PAGE EXTRACT:
■ ■ ■ ■

Here's how these categories of shorts act usually:
Mark Spiegel is IMHO a Type-III wannabee who is in reality Type-I. I wouldn't be surprised if some of the funds in his 'hedge fund' originated from Type-III shorts though - in exchange for the media noise he is generating.
- "Type I" shorts are the loudest and probably make up 90% of the Twitter noise. They actually have the smallest short position in total.
- "Type II" shorts try to lend credibility to "Type I" shorts.
- "Type III" shorts are the most silent but also the most dangerous ones: not just due the high stake they have, but also due to the asymmetrically large influence they have on sentiment, through their media and financial world contacts.
To me the following looks probable:
At least that's how I imagine the sociology of TSLA shorts - a lot of it is speculation and conjecture though.
- "Type-I" shorts will be forced out of their (often over-leveraged) positions once the price breaks through $390-ish price levels. The 'forcing' will be done by their brokers as their margin levels go negative. That will give a nice little pop to the breakout. (Think TT007 but in inverse.)
- "Type-II" shorts are probably not over-leveraged but they are going to take losses. Q2 financials are technically still looking pretty awful to an old-fashioned accountant, so I can see a fair number of them 'holding' their short positions for the time being. Also, higher price levels should convince them that Tesla is even more overvalued, which is a really bad state of mind to be in, and which can result in pretty bad investment decisions. They'll cover on Q3, or maybe even on early October delivery numbers.

■ ■ ■ ■

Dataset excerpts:
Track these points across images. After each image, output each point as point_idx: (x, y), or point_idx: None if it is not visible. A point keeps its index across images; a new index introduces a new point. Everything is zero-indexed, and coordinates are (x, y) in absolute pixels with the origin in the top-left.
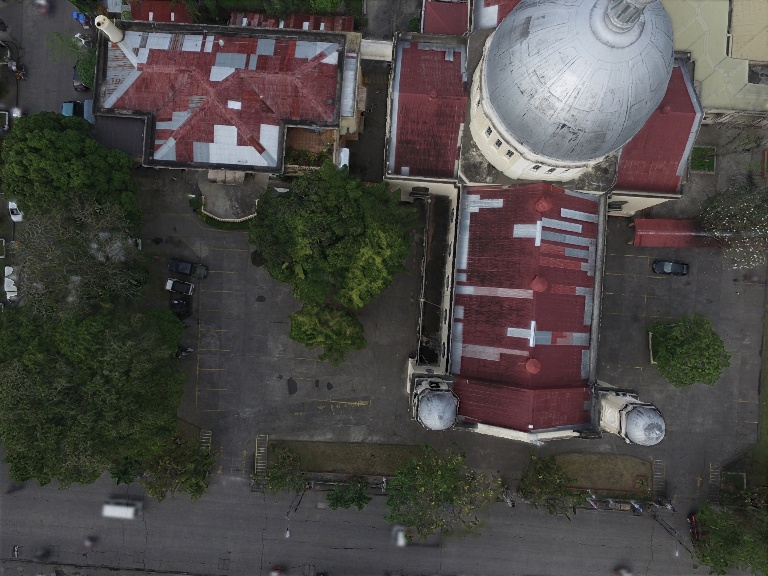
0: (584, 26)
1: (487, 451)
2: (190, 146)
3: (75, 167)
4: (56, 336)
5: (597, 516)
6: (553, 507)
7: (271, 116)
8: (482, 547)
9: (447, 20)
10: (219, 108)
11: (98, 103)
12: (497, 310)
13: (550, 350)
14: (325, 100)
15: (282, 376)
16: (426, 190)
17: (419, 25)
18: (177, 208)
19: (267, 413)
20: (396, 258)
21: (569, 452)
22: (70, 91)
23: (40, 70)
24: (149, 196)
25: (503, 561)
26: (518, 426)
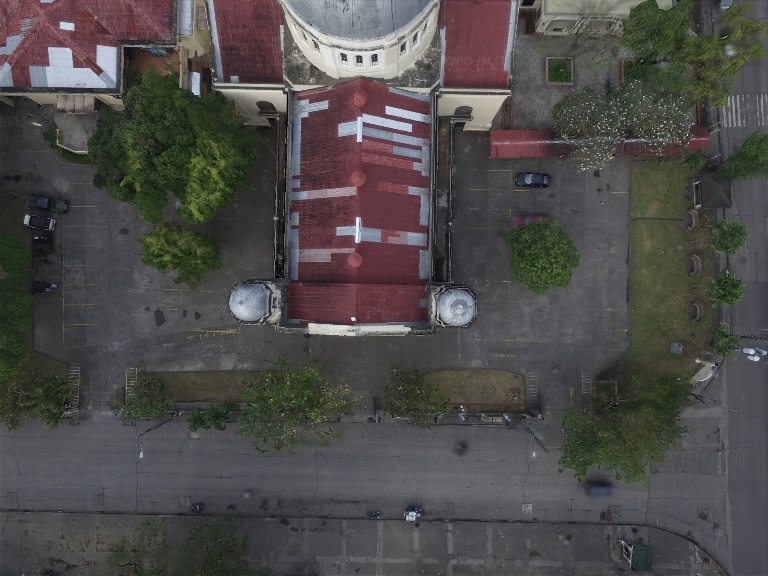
0: None
1: (359, 372)
2: (26, 71)
3: None
4: None
5: (472, 432)
6: (413, 417)
7: (108, 37)
8: (358, 469)
9: None
10: (51, 30)
11: None
12: (327, 211)
13: (380, 248)
14: (161, 19)
15: (149, 308)
16: (272, 107)
17: None
18: (35, 145)
19: (135, 346)
20: (231, 169)
21: (441, 369)
22: None
23: None
24: (6, 134)
25: (379, 481)
26: (344, 321)
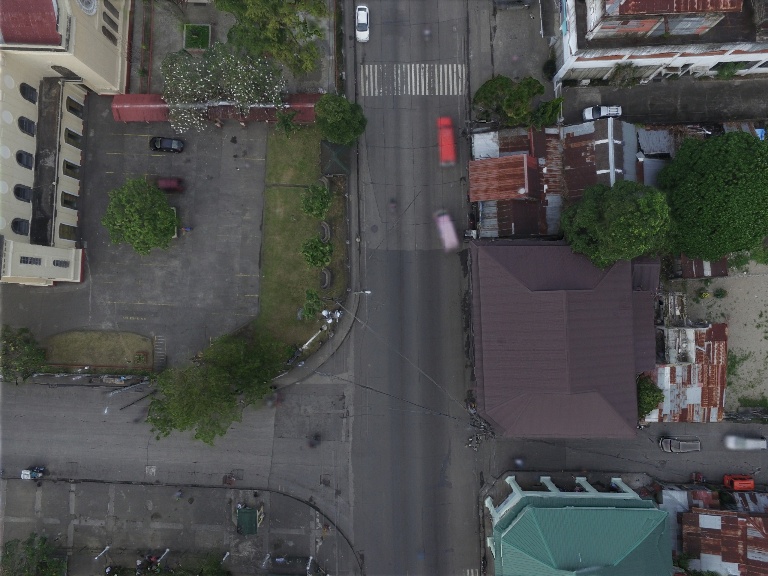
0: None
1: None
2: None
3: None
4: None
5: (99, 393)
6: None
7: None
8: None
9: None
10: None
11: None
12: None
13: None
14: None
15: None
16: None
17: None
18: None
19: None
20: None
21: (70, 330)
22: None
23: None
24: None
25: (4, 440)
26: None
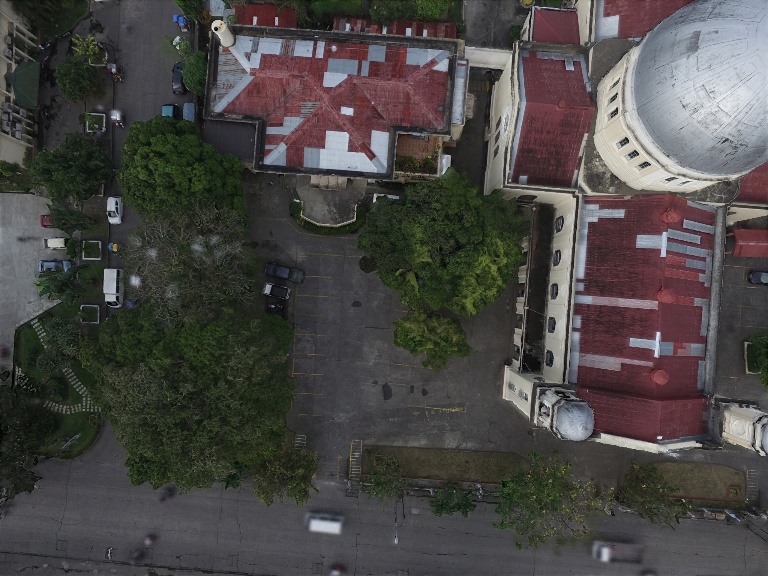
0: (766, 42)
1: (581, 459)
2: (301, 151)
3: (198, 172)
4: (180, 341)
5: (690, 525)
6: (656, 516)
7: (382, 122)
8: (575, 554)
9: (558, 29)
10: (332, 114)
11: (209, 107)
12: (618, 320)
13: (672, 361)
14: (436, 107)
15: (377, 381)
16: (532, 198)
17: (521, 33)
18: (273, 212)
19: (362, 418)
20: (512, 267)
21: (663, 461)
22: (167, 94)
23: (137, 72)
24: (246, 200)
25: (596, 569)
26: (644, 437)
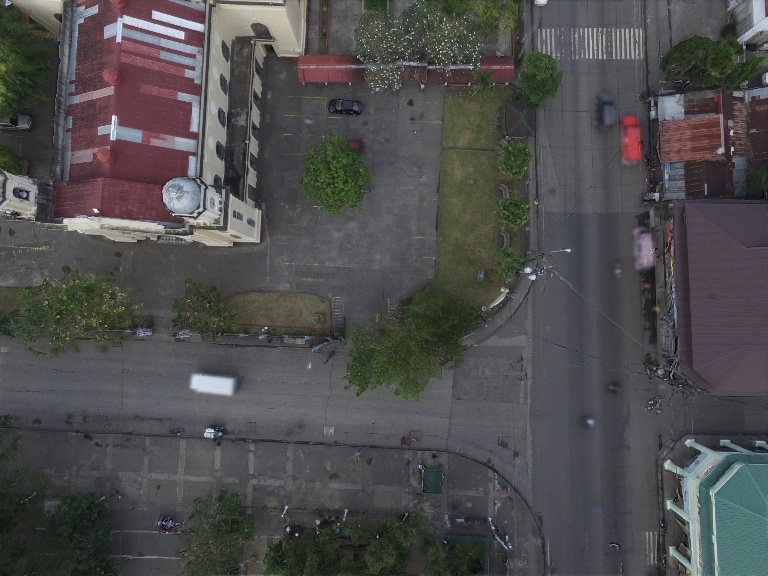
0: None
1: (168, 292)
2: None
3: None
4: None
5: (277, 354)
6: (200, 329)
7: None
8: (163, 386)
9: None
10: None
11: None
12: (92, 112)
13: (140, 148)
14: None
15: None
16: None
17: None
18: None
19: None
20: (11, 73)
21: (249, 291)
22: None
23: None
24: None
25: (184, 400)
26: (92, 215)
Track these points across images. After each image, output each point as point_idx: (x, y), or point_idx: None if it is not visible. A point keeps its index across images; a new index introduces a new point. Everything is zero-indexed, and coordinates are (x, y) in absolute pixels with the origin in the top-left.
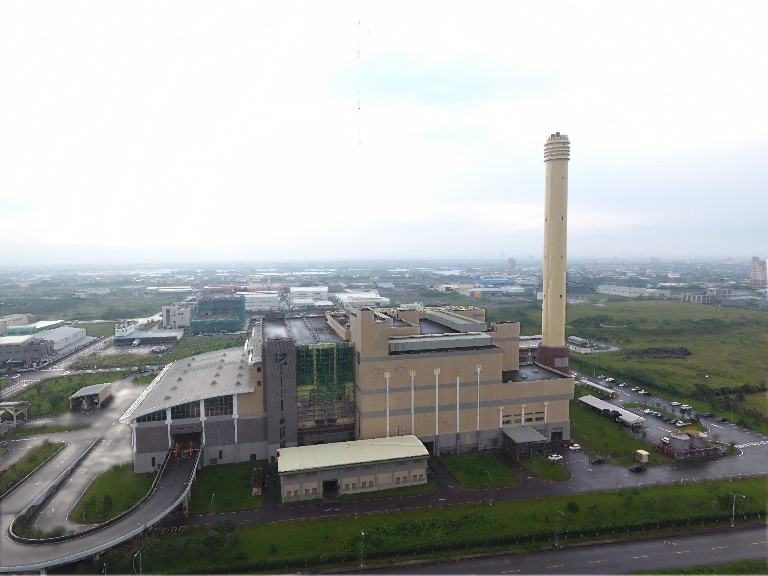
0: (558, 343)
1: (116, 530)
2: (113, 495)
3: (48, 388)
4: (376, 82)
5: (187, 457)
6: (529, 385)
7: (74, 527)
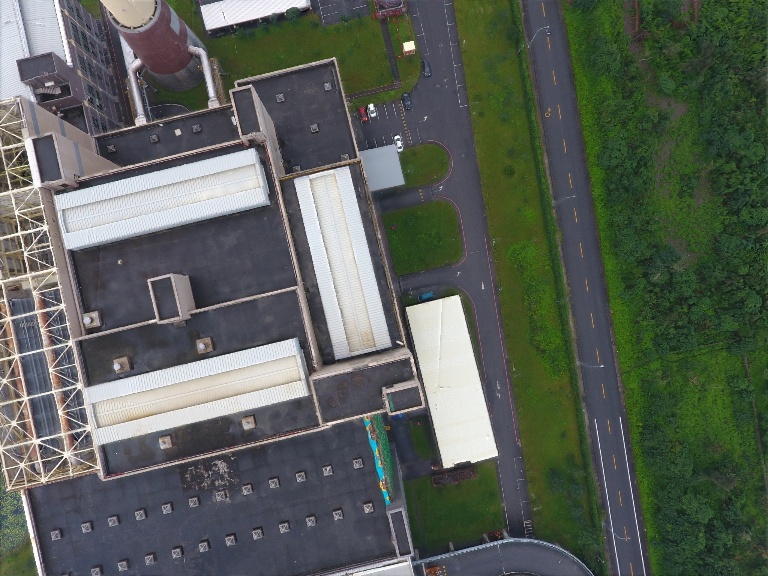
0: None
1: None
2: None
3: None
4: None
5: (444, 569)
6: None
7: None
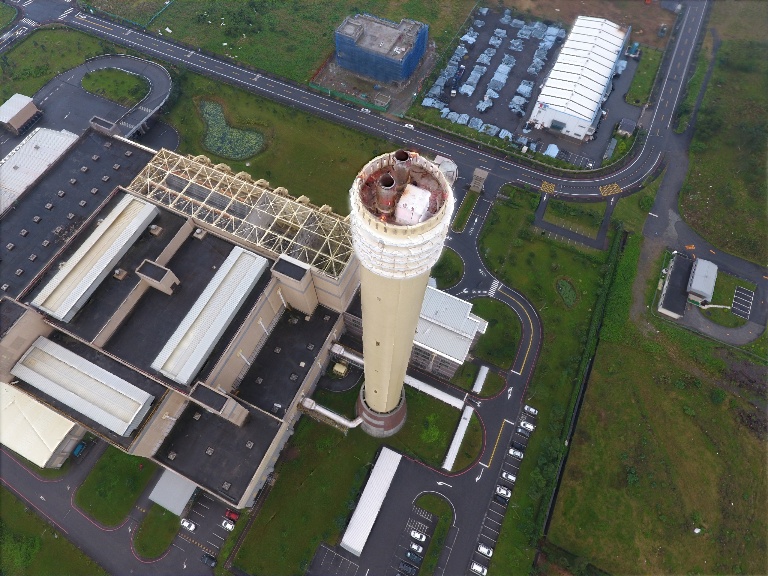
0: (373, 406)
1: None
2: None
3: (7, 69)
4: None
5: None
6: None
7: None
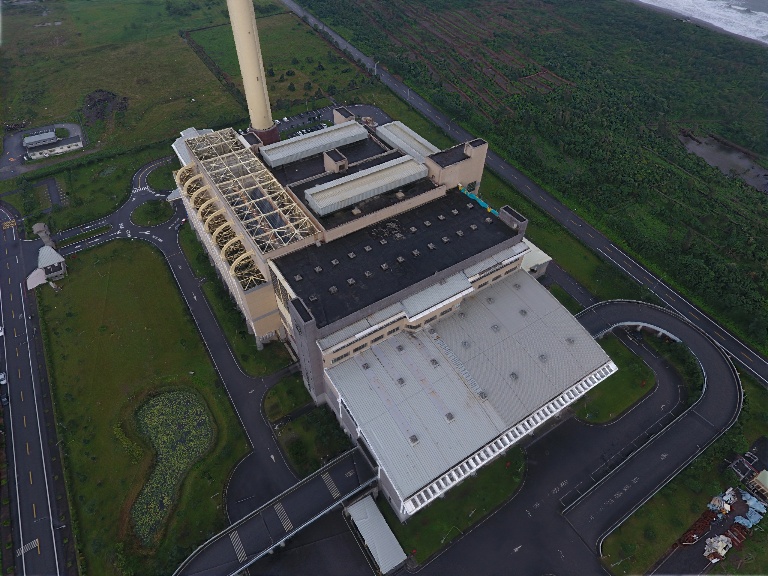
0: None
1: (653, 317)
2: (620, 377)
3: None
4: None
5: None
6: None
7: (658, 371)
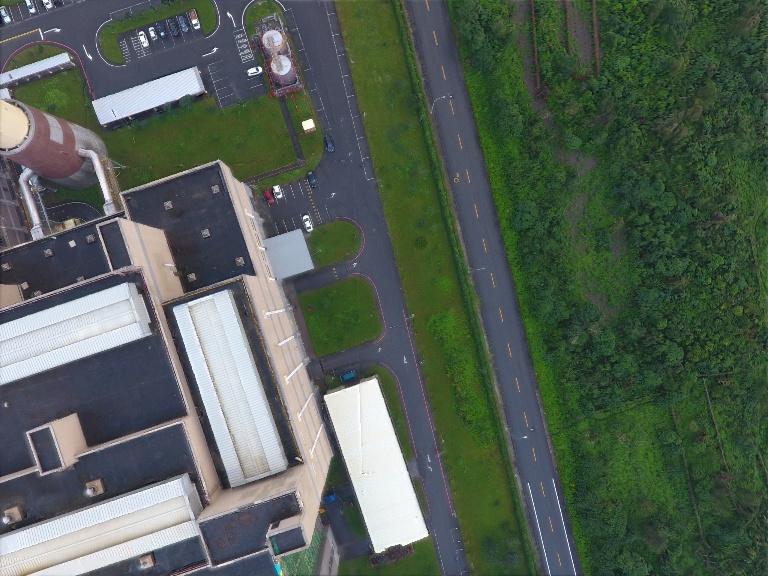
0: (20, 120)
1: None
2: None
3: None
4: None
5: None
6: (246, 235)
7: None
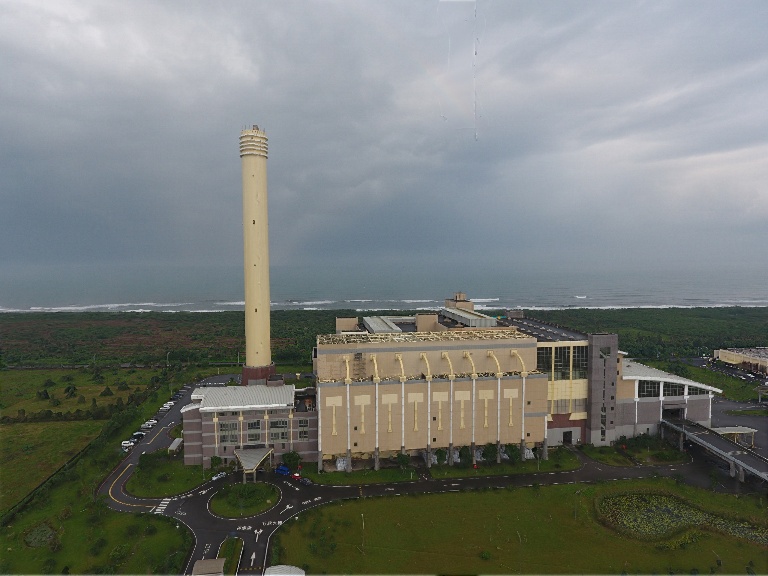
0: None
1: None
2: None
3: None
4: (459, 71)
5: None
6: None
7: None
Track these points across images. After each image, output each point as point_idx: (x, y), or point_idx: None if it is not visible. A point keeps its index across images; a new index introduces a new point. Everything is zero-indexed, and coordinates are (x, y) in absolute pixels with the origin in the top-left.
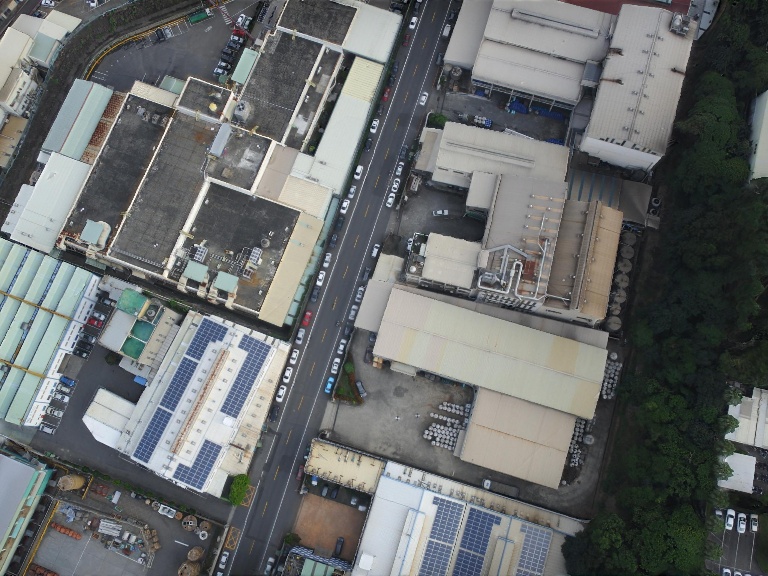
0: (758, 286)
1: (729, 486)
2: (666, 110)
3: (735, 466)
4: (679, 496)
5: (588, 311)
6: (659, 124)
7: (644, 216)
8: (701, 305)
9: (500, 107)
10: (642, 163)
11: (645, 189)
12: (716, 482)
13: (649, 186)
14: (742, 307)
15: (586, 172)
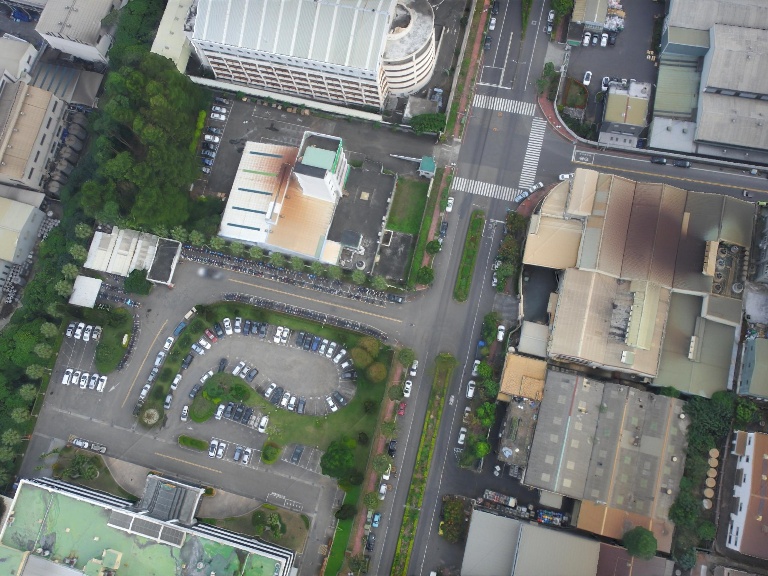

■ ■ ■ ■

WHAT NEEDS TO BE DONE: Carry on the post about Tesla short sellers, starting right after its last sentence.

EXPECTED OUTPUT:
- "Type-III" shorts are possibly in a 'bear trap' already (average SCTY shorting price levels are $240-$260? Then there's 2 years of short interest - their true break-even price might be as low as $200 at this point - and then they missed one of the biggest bull markets of recent memory ...), and they'll be in even more of a trap over $350. They will try everything in their power. I'm genuinely curious what they'll do once the end of quarter mark-to-market window dressing fails before Q3: people will be expecting a positive surprise, so unless something negative happens to Tesla or to the global markets, I just cannot see a significant drop in the share price prior the quarterly report. Once that happens they might be forced by their own investors to cover, and that could be pretty disorganized, because each of the Type-III shorts is probably watching closely what the other big shorts are doing - if one runs for the door the others will try to go through first. I don't see them having the backing to hold out until Q4 though, unless they are managing their own personal funds, which most of them are not doing I think.
After reading "the Divide" and also Jessy's thesis it makes sense.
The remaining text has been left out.